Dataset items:

:::

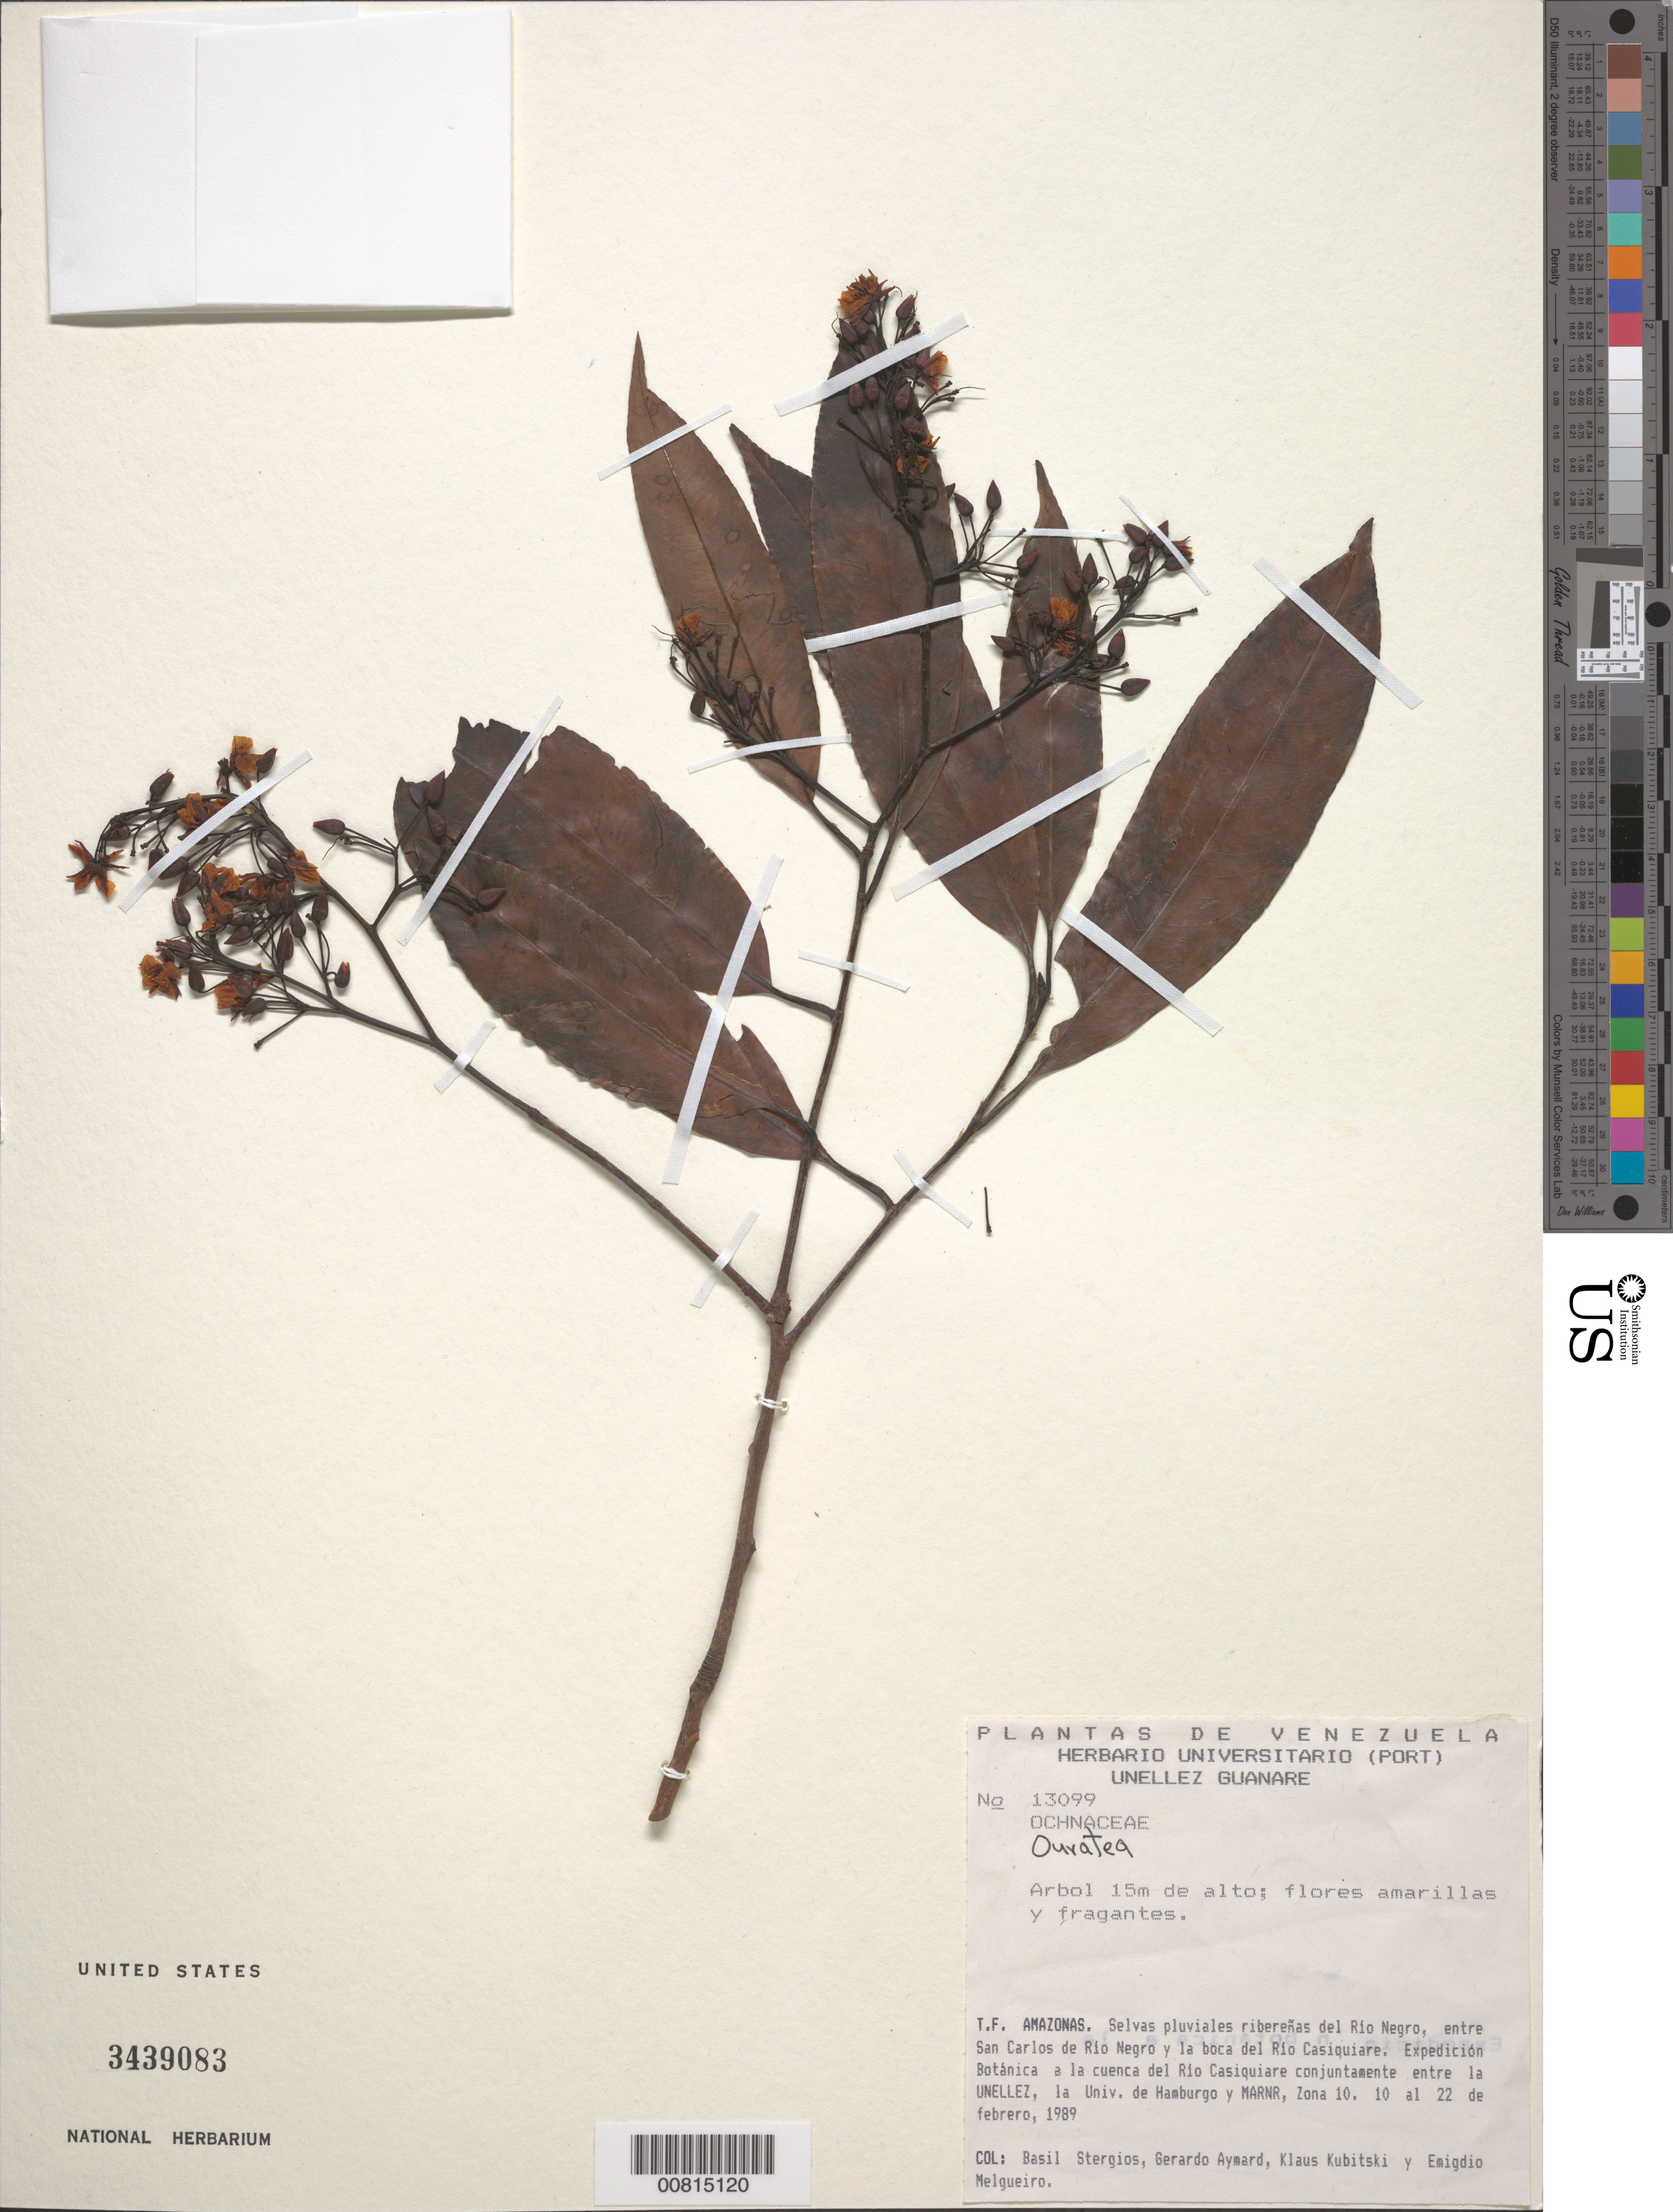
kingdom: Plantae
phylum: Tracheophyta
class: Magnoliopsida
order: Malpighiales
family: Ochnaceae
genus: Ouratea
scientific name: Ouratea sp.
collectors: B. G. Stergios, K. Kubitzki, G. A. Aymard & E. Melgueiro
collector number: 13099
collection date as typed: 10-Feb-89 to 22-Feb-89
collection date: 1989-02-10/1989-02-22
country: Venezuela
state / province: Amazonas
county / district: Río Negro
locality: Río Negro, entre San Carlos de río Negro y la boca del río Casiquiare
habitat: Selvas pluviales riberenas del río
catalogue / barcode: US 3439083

:::

Task details:
Restate the text of the listing above line for line, leaving out the pictures.

Written response:
kingdom: Plantae
phylum: Tracheophyta
class: Magnoliopsida
order: Malpighiales
family: Ochnaceae
genus: Ouratea
scientific name: Ouratea sp.
collectors: B. G. Stergios, K. Kubitzki, G. A. Aymard & E. Melgueiro
collector number: 13099
collection date as typed: 10-Feb-89 to 22-Feb-89
collection date: 1989-02-10/1989-02-22
country: Venezuela
state / province: Amazonas
county / district: Río Negro
locality: Río Negro, entre San Carlos de río Negro y la boca del río Casiquiare
habitat: Selvas pluviales riberenas del río
catalogue / barcode: US 3439083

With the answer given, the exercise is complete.